TOC TOC - O vizinho

Tudo encoberto

só neblina

não se vê o outro lado

Que outro lado você quer ver?

Ela chegou. Sentado na cozinha minúscula, eu esperava. Remexi sem esperança esses sacos de lixo que me rodeiam. Como um invisível me pus ao pé da janela, esperando um som, um sussurro, uma fala ou algo que me trouxesse à vida; mas nesse dia, ela era tão morta como sempre fui. De certo, ela iria ao banheiro, eu ficaria ouvindo seu mijo jorrar na privada e depois ela abriria uma lata de cerveja e o barulho de um isqueiro acendendo seu cigarro. E uma música. Mas nessa noite não. Coloquei mais uma vez um saco de lixo na lixeira... tirei... coloquei novamente... não... ela não poderia fazer isso... me deixar sozinho...

Ela colocou uma música. Sei que nessa hora, ela vai abrir uma cerveja. Dois minutos... ela no banheiro. Não vejo, ouço e me faço notar... amasso cada vez mais forte os sacos plásticos que acumulei.... ela está atenta e me escuta. Eu sei.

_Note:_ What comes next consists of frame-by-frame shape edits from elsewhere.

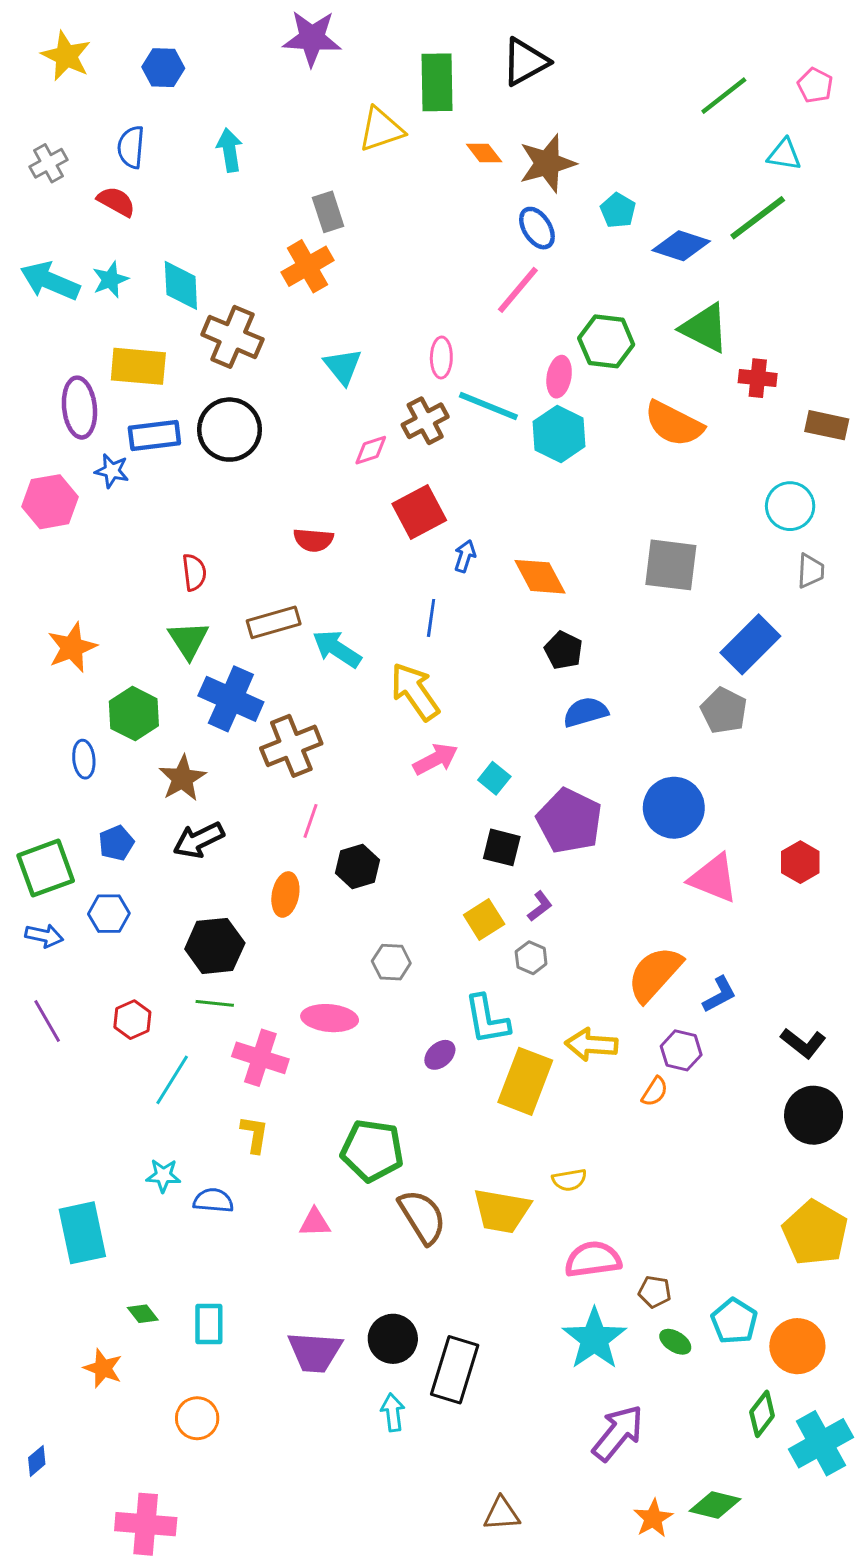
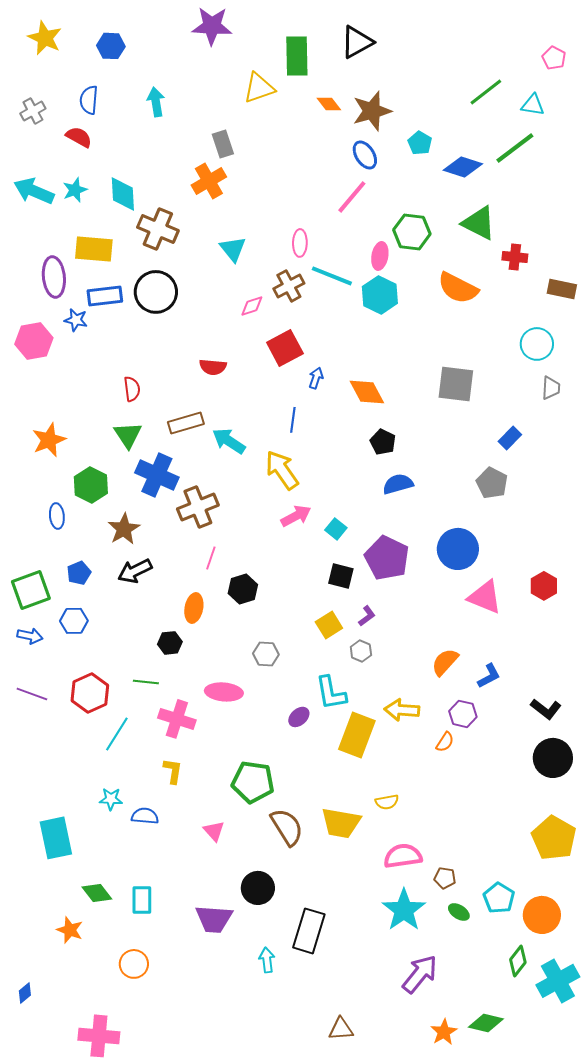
green line: (724, 96) -> (486, 92), moved
blue rectangle: (750, 644) -> (510, 438), size x0.6
black hexagon: (215, 946) -> (170, 643), moved, size x0.6
orange semicircle: (655, 974) -> (445, 662), size x0.7
red hexagon: (132, 1020) -> (90, 693), size x1.5
purple line: (47, 1021) -> (32, 694), turned -40
pink triangle: (315, 1223) -> (214, 831), turned 50
green diamond: (143, 1314) -> (97, 893), size x1.4
black circle: (393, 1339) -> (258, 888), moved

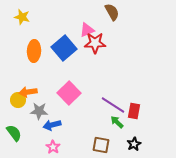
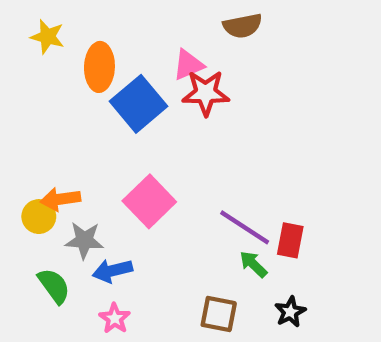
brown semicircle: (112, 12) -> (243, 26), turned 108
orange ellipse: (34, 51) -> (99, 67), moved
green semicircle: (14, 133) -> (54, 286), moved

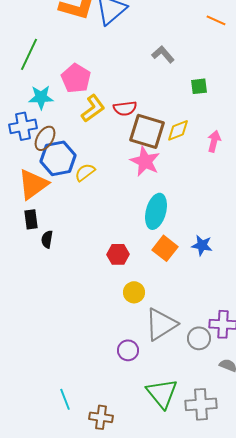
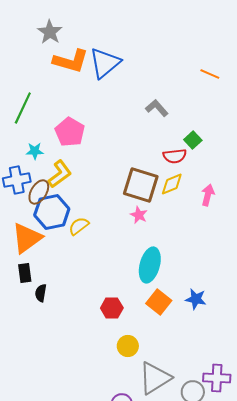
green square: (199, 86) -> (193, 140), turned -36
cyan star: (41, 97) -> (35, 151), size x0.7
yellow L-shape: (93, 108) -> (60, 174), moved
red semicircle: (125, 108) -> (175, 156), moved
pink star: (145, 161) -> (139, 215), size x0.6

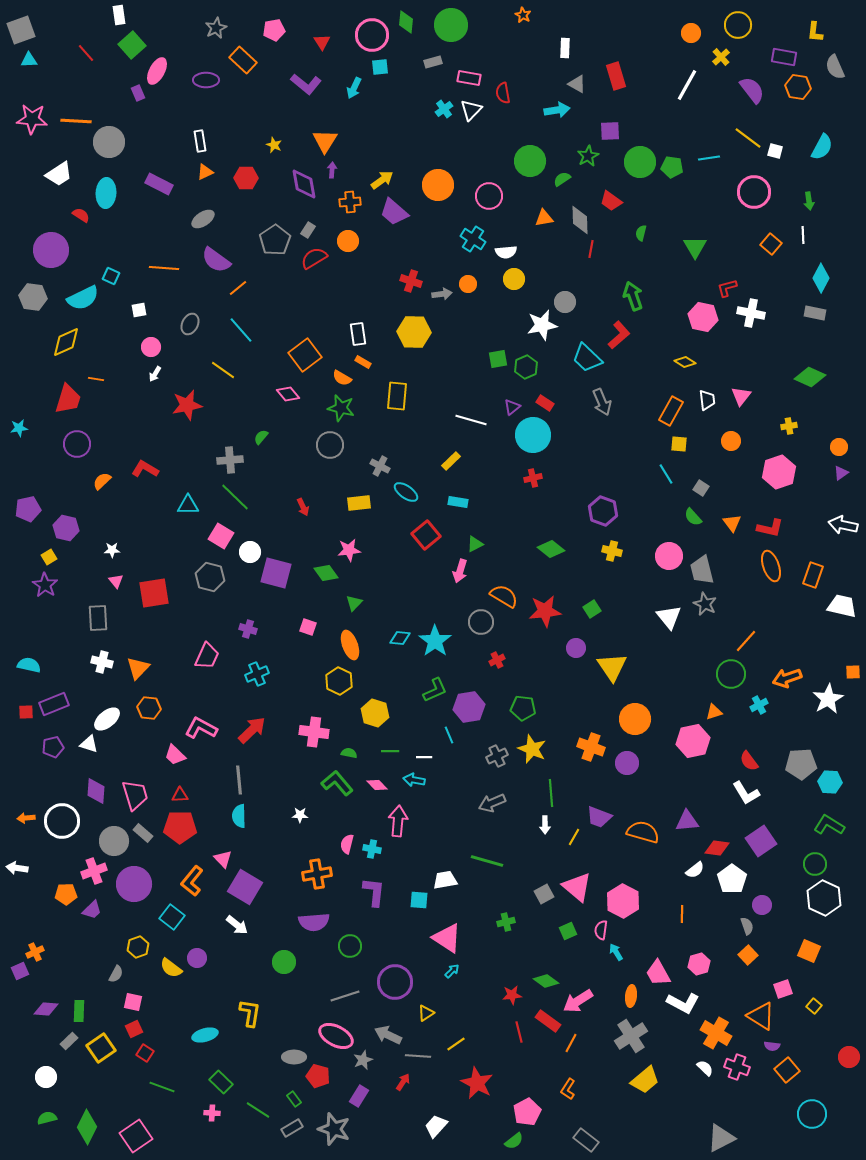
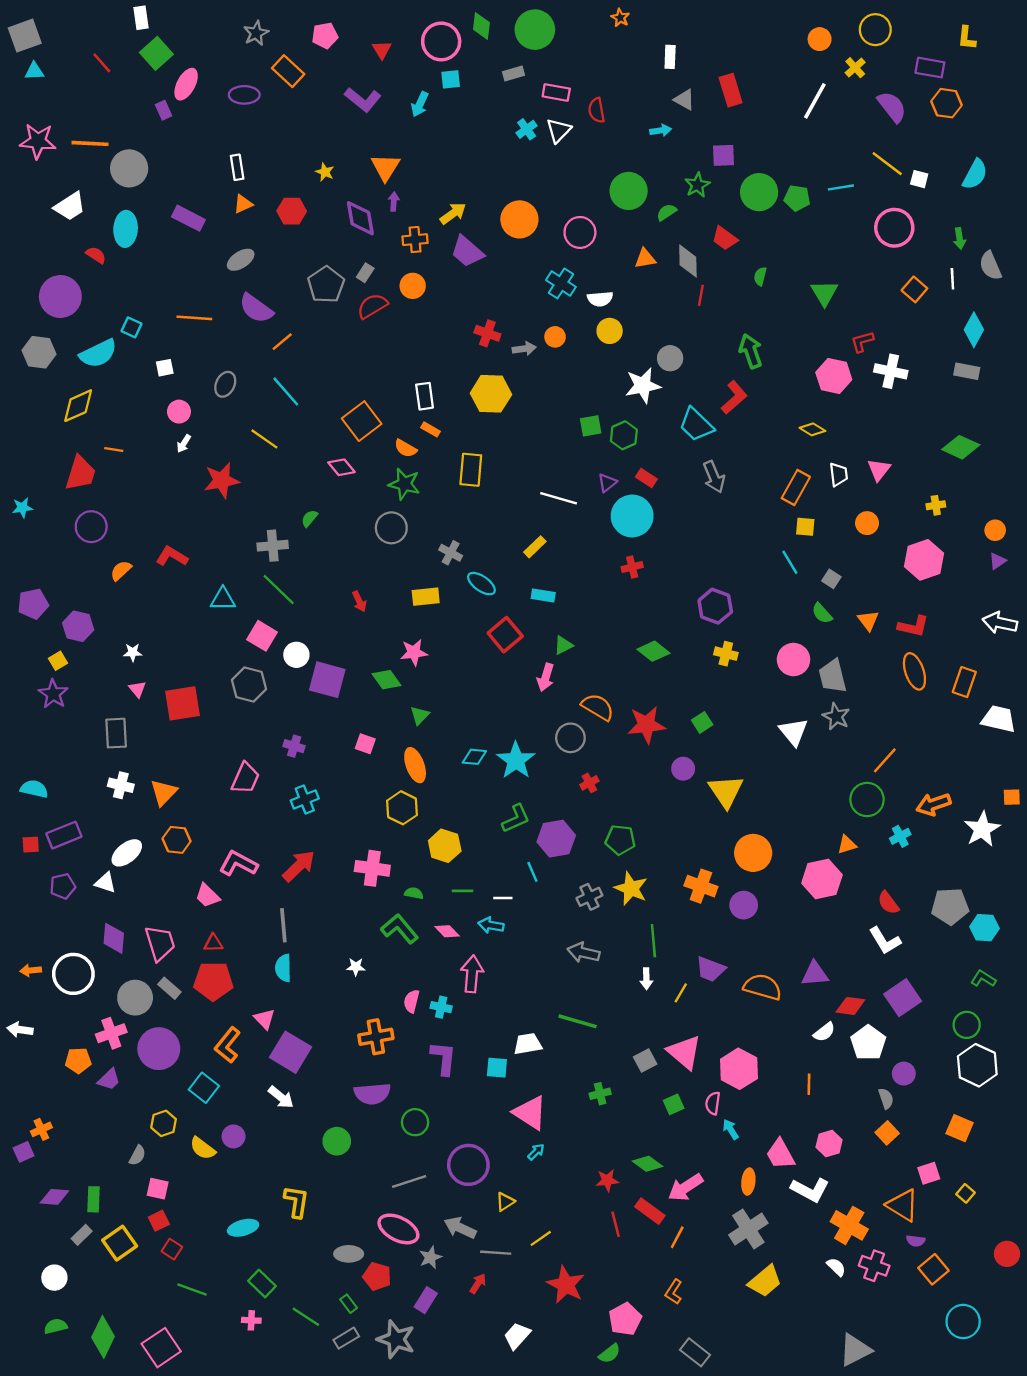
gray semicircle: (835, 67) -> (990, 266), moved
cyan arrow: (557, 110) -> (661, 130), size x0.7
gray arrow: (492, 803) -> (583, 953), turned 36
green L-shape: (829, 825) -> (983, 979), size x0.7

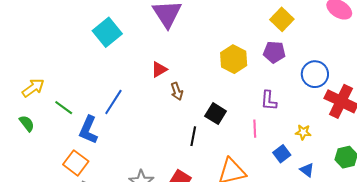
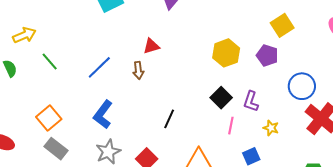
brown arrow: (177, 91) -> (138, 70), moved
black square: (216, 114) -> (221, 98), moved
blue L-shape: (88, 130) -> (103, 114), moved
yellow star: (303, 132) -> (271, 128), moved

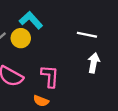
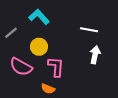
yellow circle: (21, 38) -> (39, 47), moved

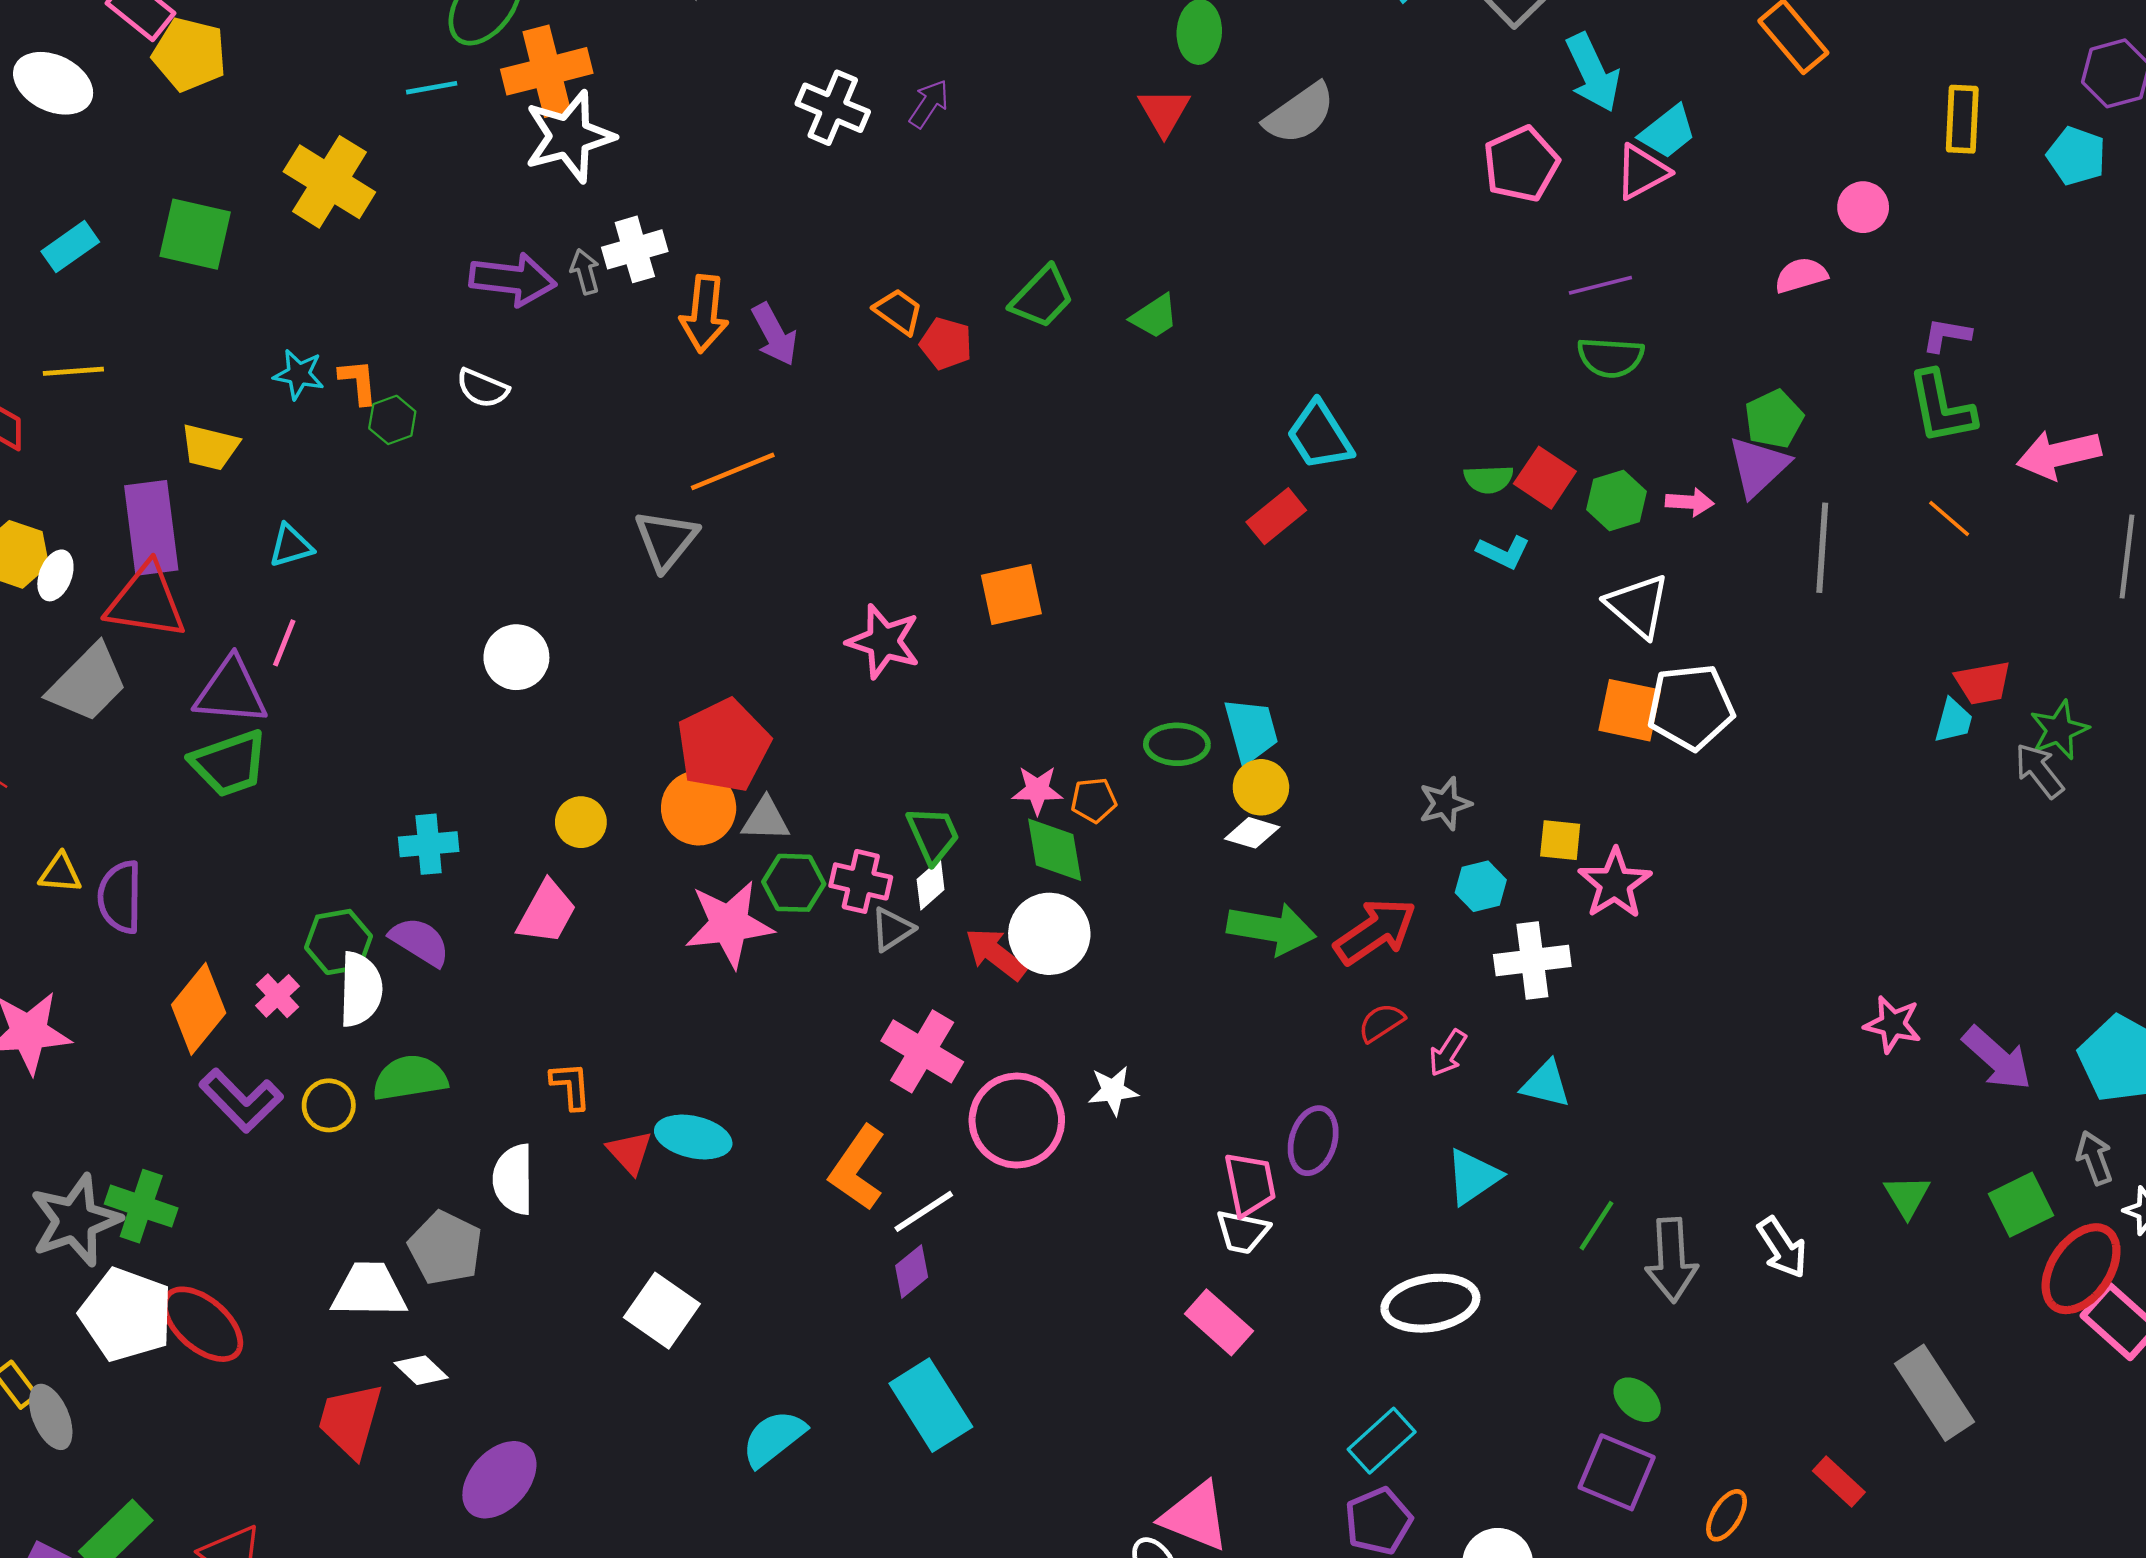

Os dias passam e a única presença é a dela.

Um dia, ela chega com outro.

Tento fugir e esquecer os sons, sem amassar plásticos, mas ligando o chuveiro, com um balde embaixo ..... para que não fosse tão pontiagudo também o som da água canivete tocando o chão, para que não ferisse mais do que já feriu.

Sei que ele já foi embora quando ela começa a digitar. O som do teclado me nina e tudo volta ao normal. Estou em paz... ela também ocupa as mãos.